On Monday, both Mr Yoon and Mr Kishida strongly criticized North Korea's satellite launch plan. But Mr. Li, who serves under Xi Jinping, China's top leader, did not denounce North Korea, merely calling on all sides to “exercise restraint” and work toward a “political settlement.”
As the press conference in Seoul was wrapping up, 20 South Korean warplanes carried out an airstrike south of the inter-Korean border, warning of “immediate and strong” retaliation against the North Korean provocation.
China, Japan and South Korea had agreed to hold a trilateral meeting every year from 2008 to discuss regional cooperation. But the plan has often been disrupted by diplomatic rows and most recently by the pandemic. The meeting held in Seoul on Monday was the ninth such meeting and the first since December 2019.
During the years-long rift, strategic competition between Washington and Beijing has intensified, also deteriorating relations between China and the United States' two allies. China has pooled its military power and expanded its territorial ambitions in the South and East China Seas, while the United States, Japan and South Korea have stepped up joint military exercises and strengthened missile defense and other security cooperation.
China's ties with the two U.S. allies have become so fractious in recent years that analysts noted that simply reviving the trilateral summit was an achievement. But common interests forced Beijing and its two neighbors to revive the country.
Mr Yoon said on Monday that the three countries agreed to hold regular summits.

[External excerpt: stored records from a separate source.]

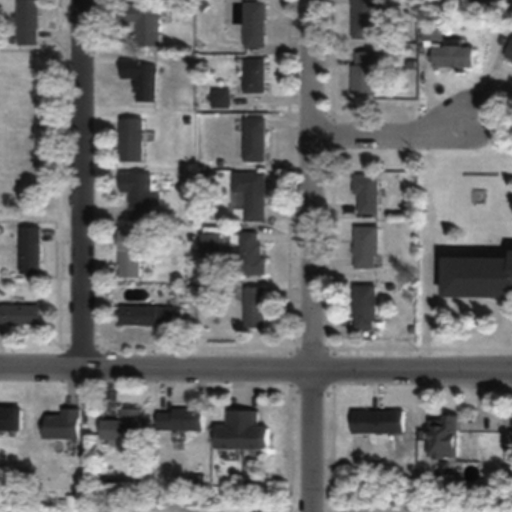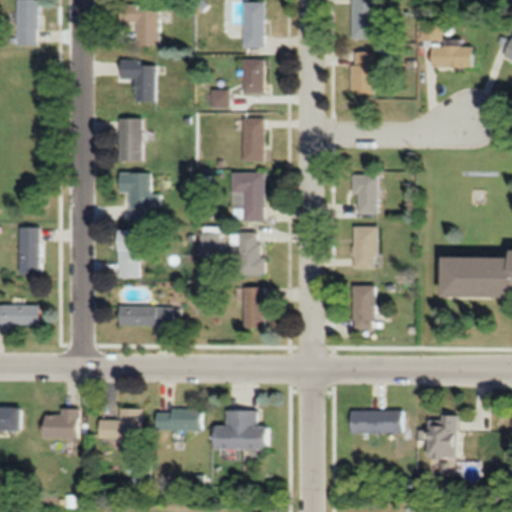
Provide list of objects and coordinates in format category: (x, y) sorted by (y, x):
building: (365, 19)
building: (29, 21)
building: (256, 23)
building: (148, 25)
building: (453, 56)
building: (365, 73)
building: (256, 74)
building: (143, 77)
building: (222, 97)
road: (491, 108)
park: (28, 134)
road: (392, 135)
building: (134, 138)
building: (256, 139)
road: (82, 183)
building: (141, 194)
building: (368, 195)
building: (251, 196)
building: (211, 244)
building: (367, 247)
building: (32, 249)
building: (132, 253)
building: (254, 254)
road: (311, 255)
building: (366, 306)
building: (257, 307)
building: (20, 313)
building: (149, 315)
road: (255, 366)
building: (11, 417)
building: (182, 420)
building: (377, 421)
building: (64, 424)
building: (126, 425)
building: (244, 431)
building: (445, 438)
crop: (454, 504)
crop: (108, 507)
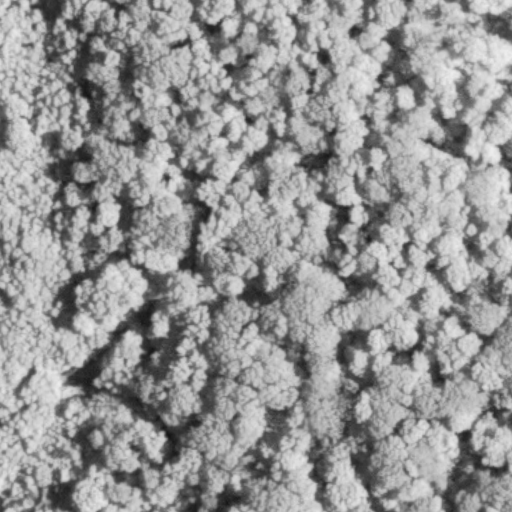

East Asian neighbors, which together account for more than a fifth of global economic output, need regional stability and cooperation, especially in supply chains, to recover from their post-pandemic economic slowdown. Although Japan and South Korea consider the United States their most important ally, which together host 80,000 U.S. troops on their soil, their leaders have faced pressure at home from companies vying to improve access to China.
China is betting it can woo Japan and South Korea by offering greater access to its market and reducing some of Washington's influence. To this end, China has agreed to resume talks on a free trade agreement between the three neighbors, emphasizing greater economic cooperation as a means to maintain regional peace and stability.
It has portrayed the United States as a meddling party in Asian affairs, pressuring Japan and South Korea to form a bloc to control Chinese development. Washington has imposed a wall of restrictions to deny Beijing access to the latest semiconductors, urging allies such as Japan and South Korea to work together.
On Monday, Mr Li indirectly criticized Washington by calling for a “multipolar” world order and opposing any attempt to create “blocs” and “politicize” trade issues.
In recent years, Japan and South Korea have grown closer. improve relationships that have long been strained by historical disputes. They have also expanded trilateral military cooperation with the United States to deter North Korea and China.
Japan and South Korea urged China to address growing difficulties in doing business in China. Mr Kishida called for the early release of Japanese citizens arrested in China on suspicion of espionage.
During bilateral talks on Sunday, South Korea and China agreed to launch new channels to discuss security issues and cooperation in supply chains, said Kim Tae-hyo, deputy director of national security in Mr. Yoon's office.
Mr. Yoon's policy of aligning South Korea more closely with the United States overlaps a sharp decline in South Korean exports to China. The United States this year replace China South Korea is South Korea's largest export market for the first time in two decades, according to government data.
David Pierson reporting contributed.